DATA PROVIDED:
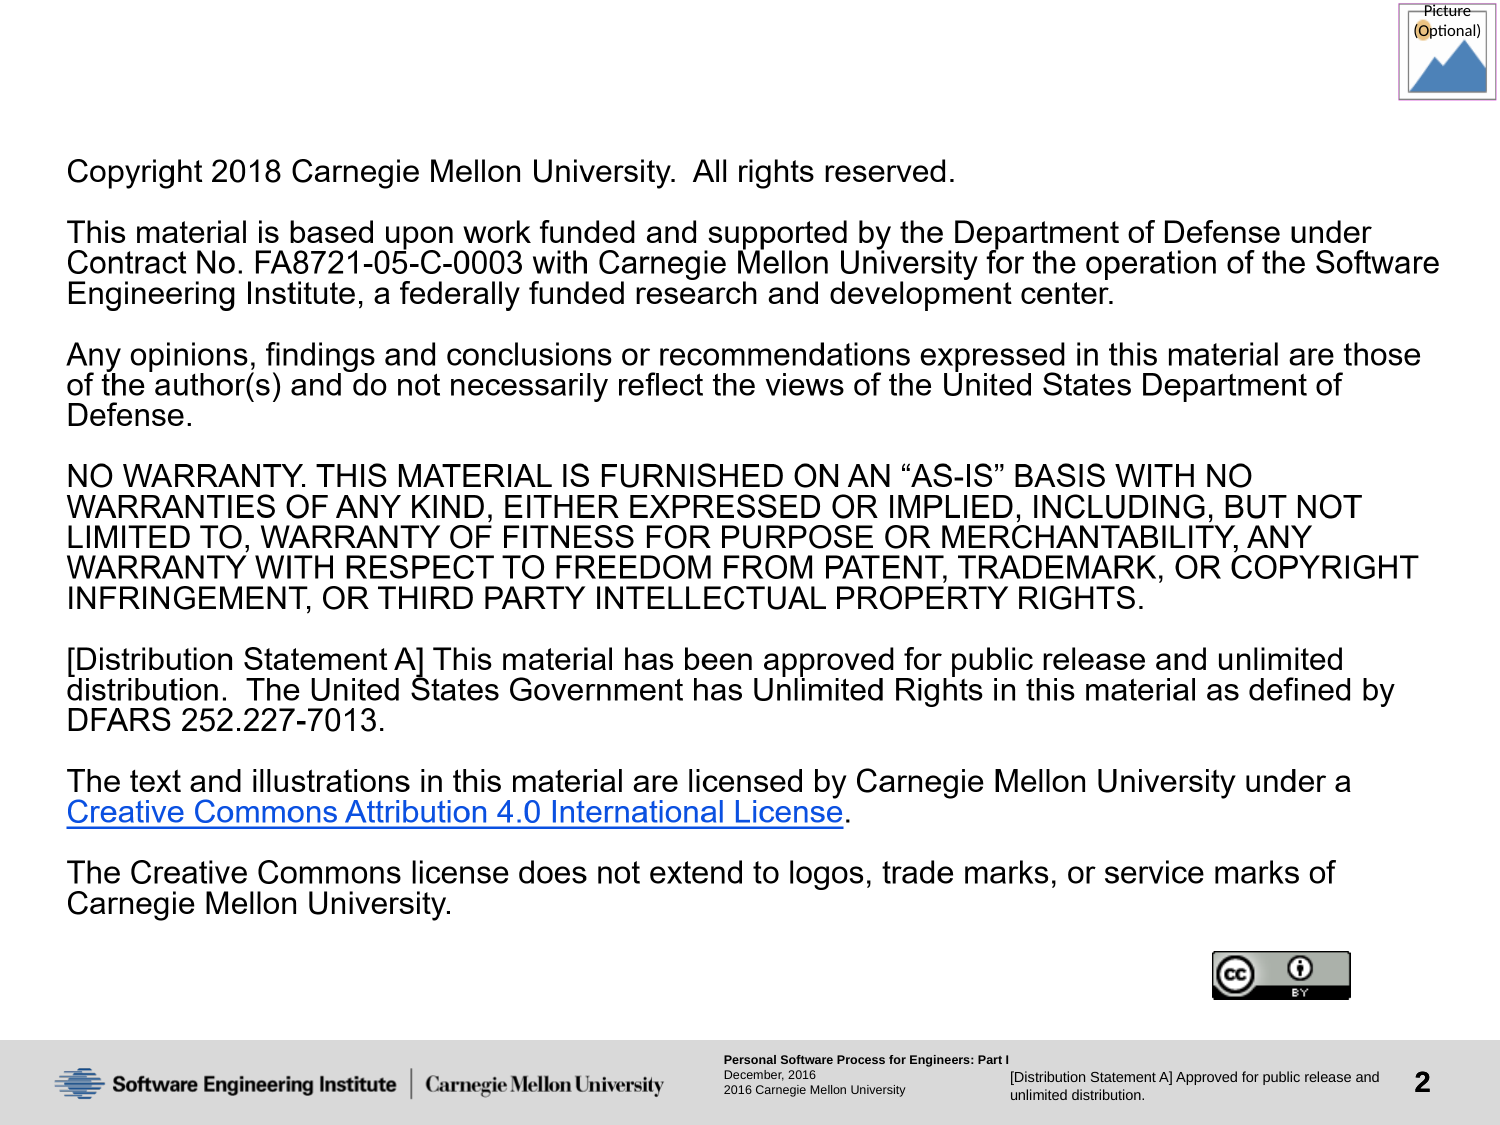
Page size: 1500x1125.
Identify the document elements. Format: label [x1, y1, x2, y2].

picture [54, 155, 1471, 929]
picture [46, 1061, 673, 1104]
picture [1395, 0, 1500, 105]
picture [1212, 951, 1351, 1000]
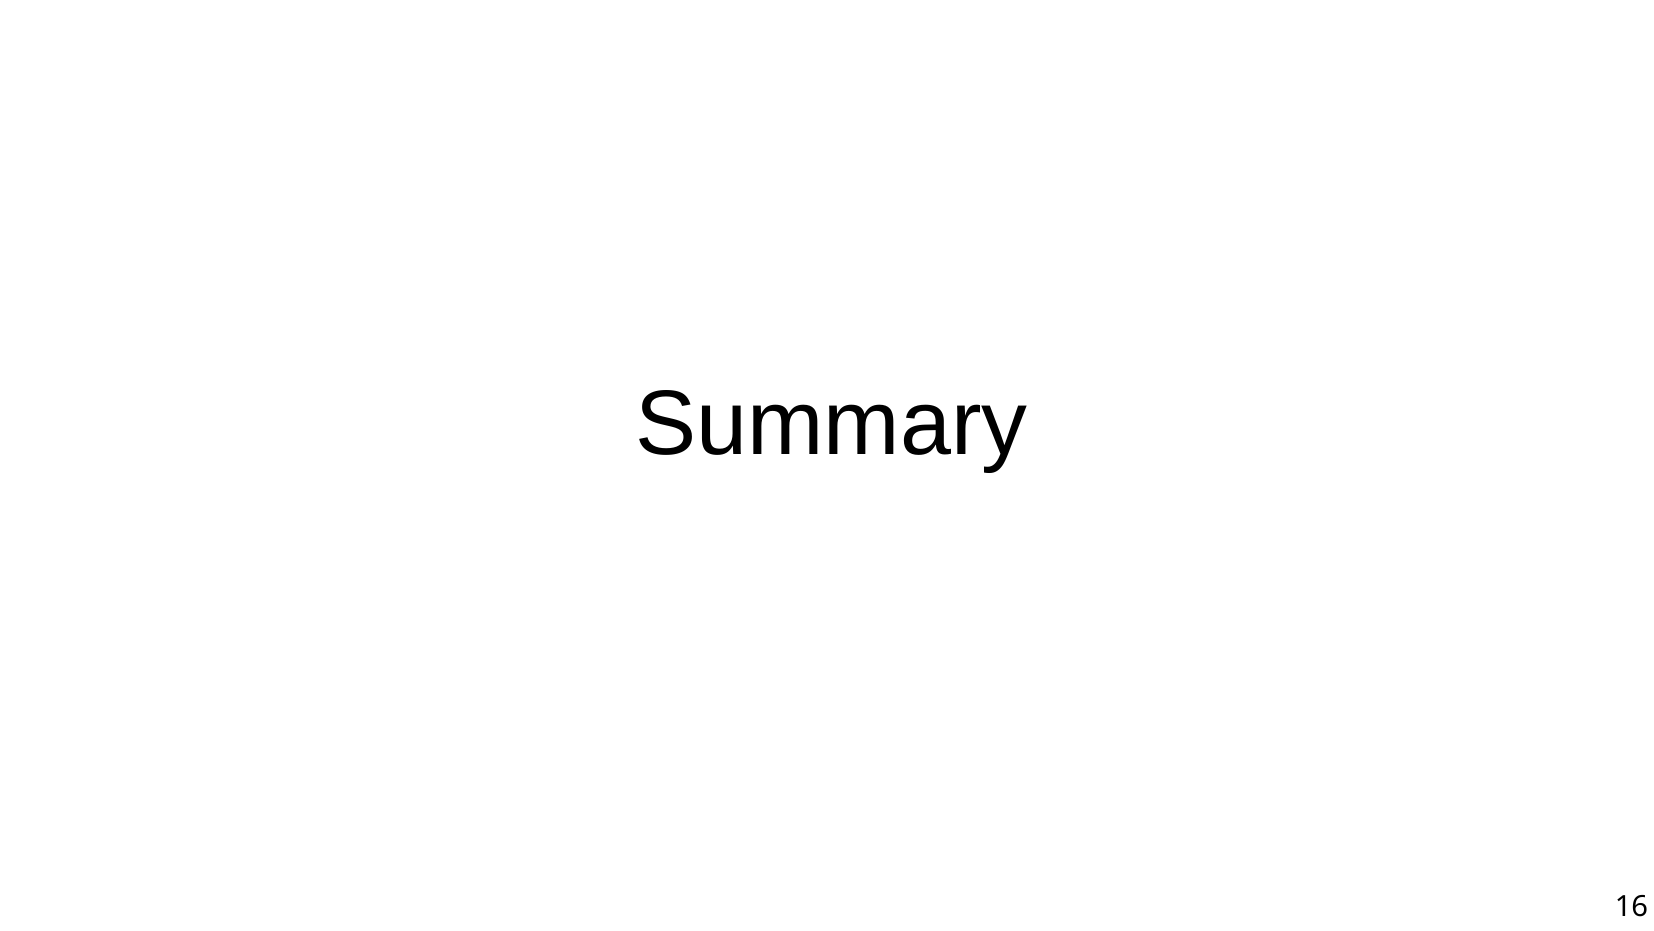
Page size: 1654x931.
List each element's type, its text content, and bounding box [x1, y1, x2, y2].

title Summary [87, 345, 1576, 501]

TO DO: Render the lines from the top of the rows through the line containing "picture [1212, 951, 1351, 1000]" as a numbered list, including that line, skipping blank lines and leaving out the pictures.

WRITTEN SOLUTION:
1. Page size: 1500x1125.
2. Identify the document elements. Format: label [x1, y1, x2, y2].
3. picture [54, 155, 1471, 929]
4. picture [46, 1061, 673, 1104]
5. picture [1395, 0, 1500, 105]
6. picture [1212, 951, 1351, 1000]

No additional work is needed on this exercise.